:: Information ::
******************************
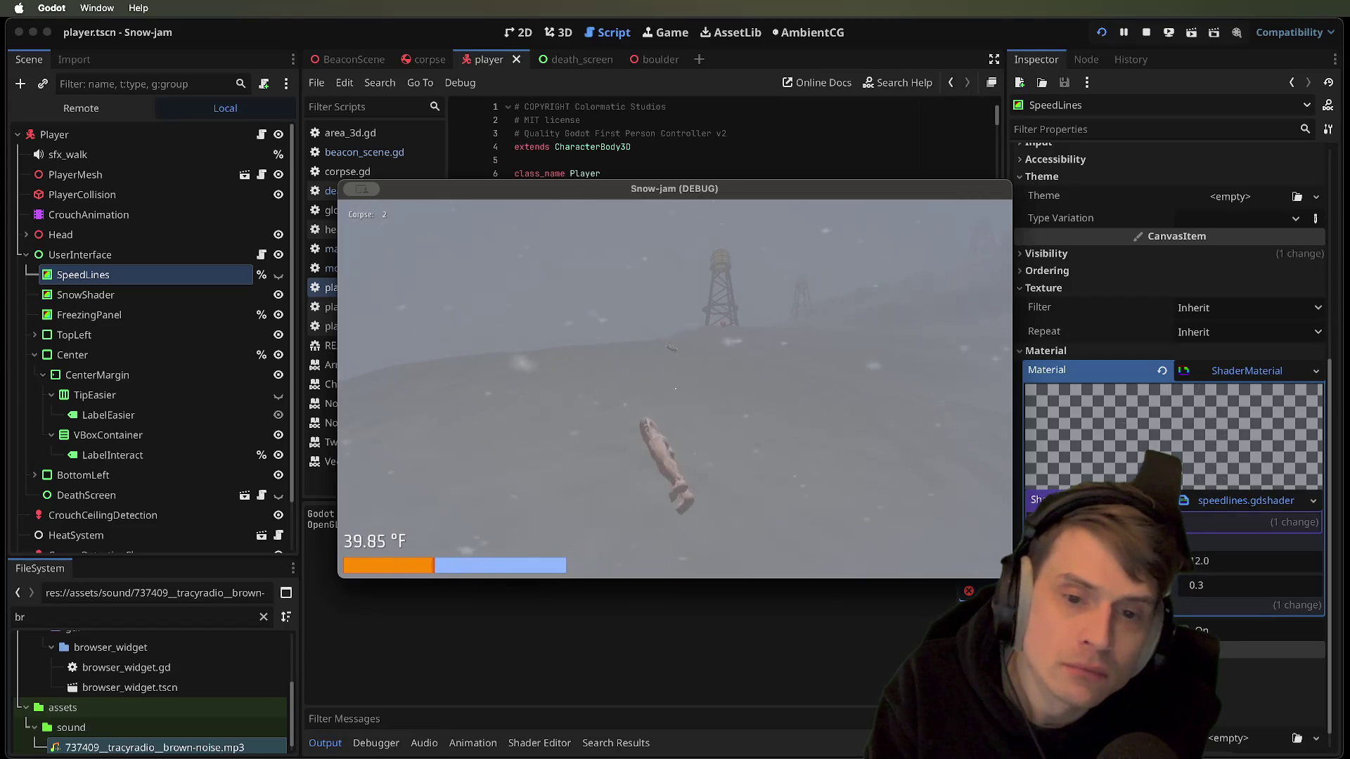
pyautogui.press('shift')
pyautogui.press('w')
******************************
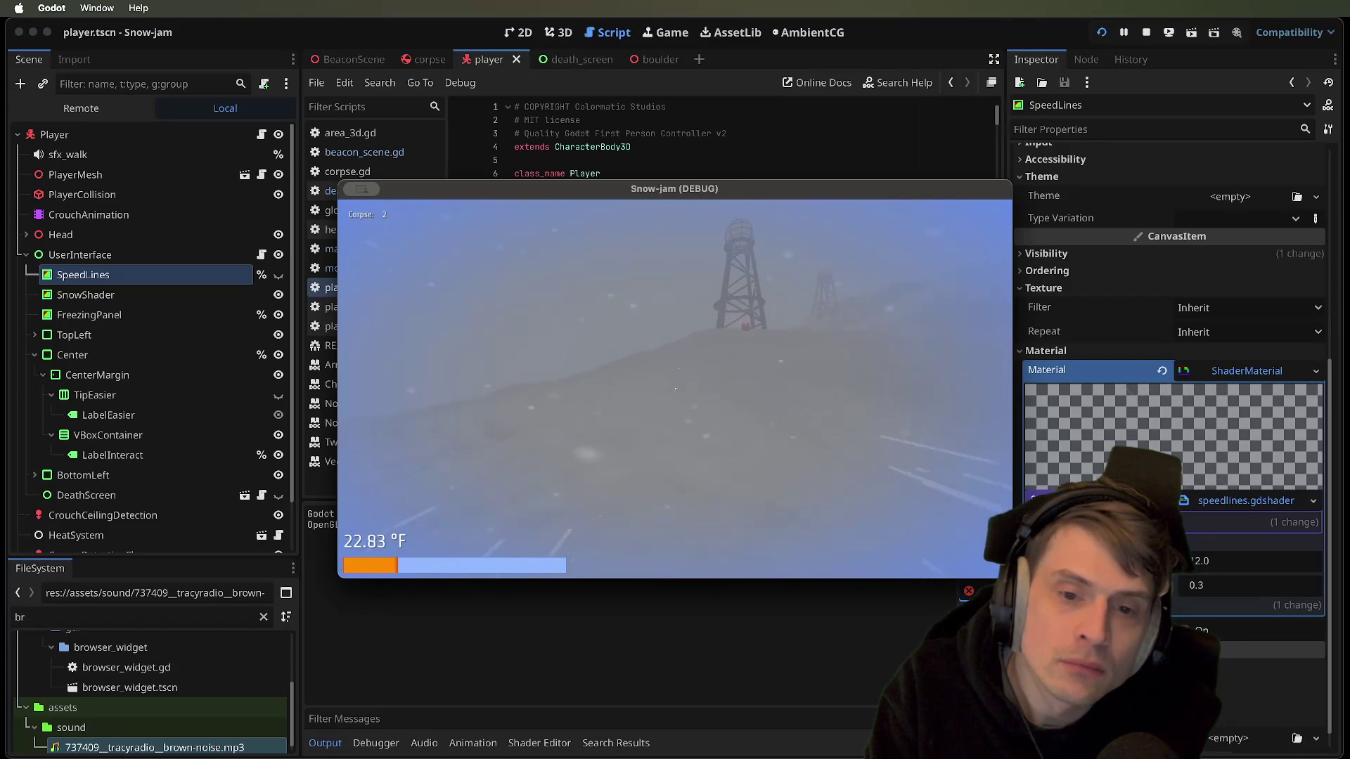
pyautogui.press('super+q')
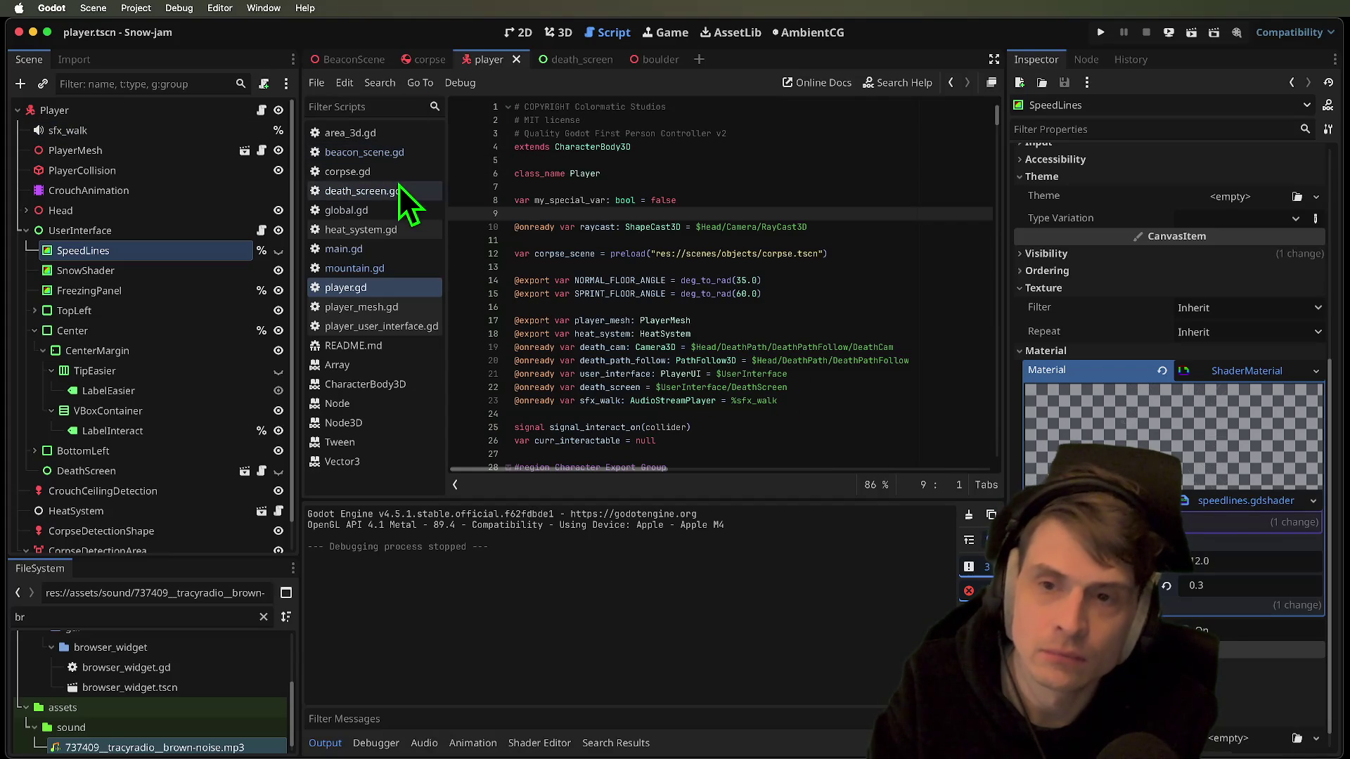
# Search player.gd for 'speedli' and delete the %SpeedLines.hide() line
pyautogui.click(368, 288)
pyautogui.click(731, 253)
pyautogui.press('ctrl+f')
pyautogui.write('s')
******************************
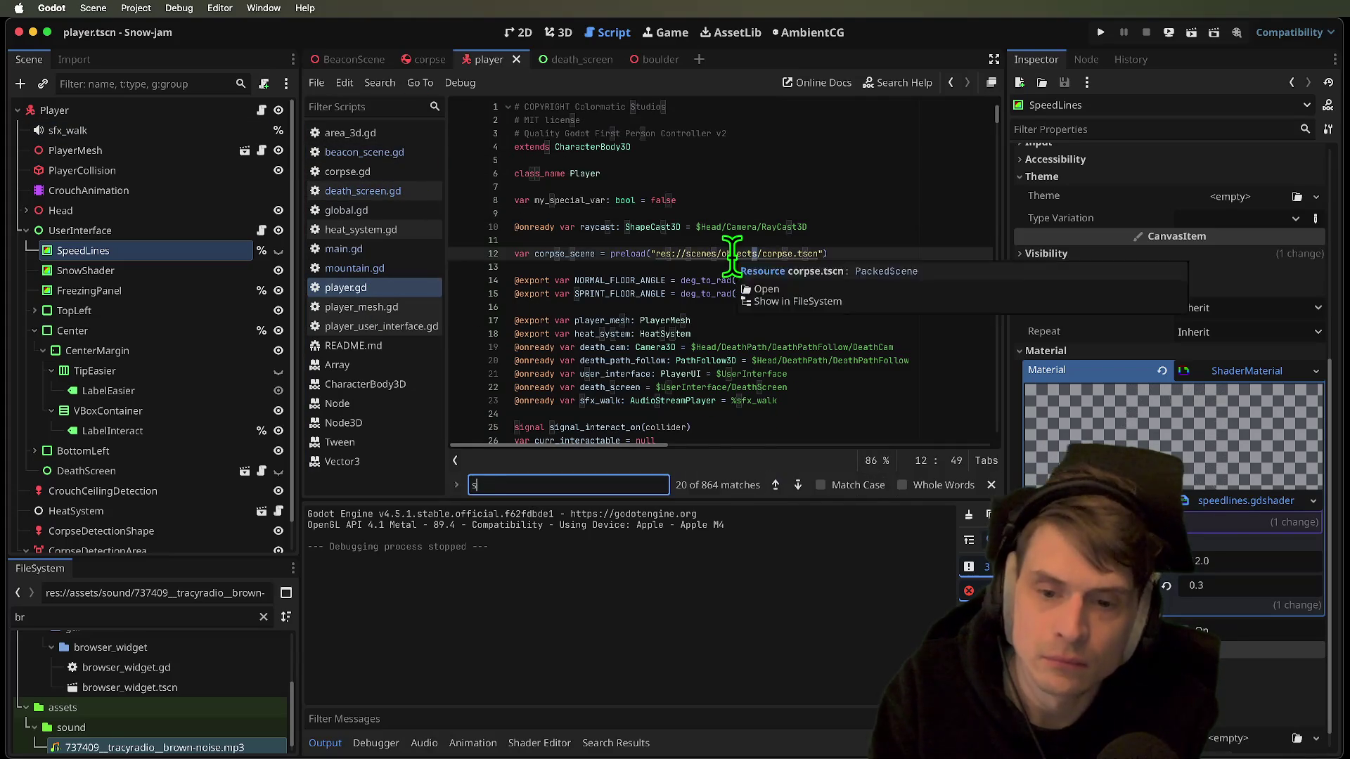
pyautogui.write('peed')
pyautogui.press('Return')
******************************
:: Exercise ::
Reproduce, exactly as they stand in the data above, the lines from the one that holds "pyautogui.click(731, 253)" to the one that holds "pyautogui.write('s')", inclusive.

:: Response to this task ::
pyautogui.click(731, 253)
pyautogui.press('ctrl+f')
pyautogui.write('s')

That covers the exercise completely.